Toronto is sleepwalking into a housing solution and most people do not even see it.
While headlines fixate on condo weakness and stalled launches, a different kind of real estate boom is already underway in Toronto neighbourhoods. It is not driven by Bay Street developers or glossy sales centres. It is driven by regular Torontonians. Homeowners. Realtors. Professionals with day jobs. First time “citizen developers” who are building gentle density on ordinary streets. And it is happening right now.
My view is simple. The missing middle is the most alive part of Toronto real estate today, and it is quietly building the kind of housing the city actually needs.
I am a licensed architect in Toronto and run a boutique practice focused on missing middle housing. Since the city expanded permissions for multiplexes and garden suites, our work has surged. Many architects are complaining the market is slow. In our niche, it is the opposite. The phone rings because this is one of the few lanes where projects still move.
The policy change was not complicated, but its impact has been dramatic. In May 2023, Toronto approved citywide permissions for multiplex housing, allowing duplexes, triplexes and fourplexes across residential neighbourhoods. Garden suites have also taken off. In June 2025, Council went further by allowing sixplex permissions in nine wards.

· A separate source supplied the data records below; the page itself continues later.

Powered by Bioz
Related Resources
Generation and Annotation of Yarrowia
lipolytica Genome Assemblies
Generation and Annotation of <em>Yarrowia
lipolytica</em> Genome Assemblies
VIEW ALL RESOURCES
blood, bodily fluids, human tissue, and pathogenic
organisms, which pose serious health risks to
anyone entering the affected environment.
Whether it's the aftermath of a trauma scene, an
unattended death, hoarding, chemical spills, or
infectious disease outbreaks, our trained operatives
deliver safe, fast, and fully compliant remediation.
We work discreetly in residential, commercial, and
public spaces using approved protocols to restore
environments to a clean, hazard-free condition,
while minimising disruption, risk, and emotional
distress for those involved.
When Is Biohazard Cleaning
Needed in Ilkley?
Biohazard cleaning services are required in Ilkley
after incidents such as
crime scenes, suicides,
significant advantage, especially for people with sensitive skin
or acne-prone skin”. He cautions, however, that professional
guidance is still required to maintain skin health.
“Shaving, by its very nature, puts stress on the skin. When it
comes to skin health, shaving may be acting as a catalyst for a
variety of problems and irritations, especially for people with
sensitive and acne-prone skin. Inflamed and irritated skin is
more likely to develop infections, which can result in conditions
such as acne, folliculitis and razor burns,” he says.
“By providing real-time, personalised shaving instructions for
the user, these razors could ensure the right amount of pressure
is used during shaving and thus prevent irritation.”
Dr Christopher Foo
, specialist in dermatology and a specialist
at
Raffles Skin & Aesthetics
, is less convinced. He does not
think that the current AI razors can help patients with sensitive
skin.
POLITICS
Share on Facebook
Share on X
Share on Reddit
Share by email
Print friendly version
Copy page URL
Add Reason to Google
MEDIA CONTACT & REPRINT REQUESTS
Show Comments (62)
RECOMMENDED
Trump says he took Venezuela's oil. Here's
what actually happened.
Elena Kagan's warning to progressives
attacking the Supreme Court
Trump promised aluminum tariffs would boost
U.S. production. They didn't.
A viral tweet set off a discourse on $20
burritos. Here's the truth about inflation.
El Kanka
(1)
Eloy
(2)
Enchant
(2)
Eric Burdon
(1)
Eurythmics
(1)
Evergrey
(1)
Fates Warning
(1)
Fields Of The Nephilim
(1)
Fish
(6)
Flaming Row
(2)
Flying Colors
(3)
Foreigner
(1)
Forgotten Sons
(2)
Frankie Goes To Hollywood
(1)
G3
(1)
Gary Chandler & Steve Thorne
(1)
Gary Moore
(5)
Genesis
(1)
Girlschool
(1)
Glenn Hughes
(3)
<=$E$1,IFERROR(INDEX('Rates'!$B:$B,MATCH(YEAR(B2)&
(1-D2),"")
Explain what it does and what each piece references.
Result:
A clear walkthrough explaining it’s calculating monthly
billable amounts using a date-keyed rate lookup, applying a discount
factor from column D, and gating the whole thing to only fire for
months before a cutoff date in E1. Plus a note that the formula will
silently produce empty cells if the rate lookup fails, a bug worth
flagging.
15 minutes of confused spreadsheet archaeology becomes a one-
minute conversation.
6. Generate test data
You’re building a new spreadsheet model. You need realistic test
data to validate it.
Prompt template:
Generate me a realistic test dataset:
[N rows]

Those are planning decisions. But the results show up in permits and construction sites.
City data shows this is already happening at scale. In the first 18 months after the May 2023 change, Toronto issued 452 multiplex building permits. Garden suites are moving just as quickly: by May 8, 2025, the City reported 812 applications received and 480 permits issued. That’s not a fringe experiment, it’s an active pipeline. The practical effect is that any single home lot may now be able to support a fourplex plus a garden suite, and in certain wards, up to a sixplex, provided the site is zoned ‘Residential’.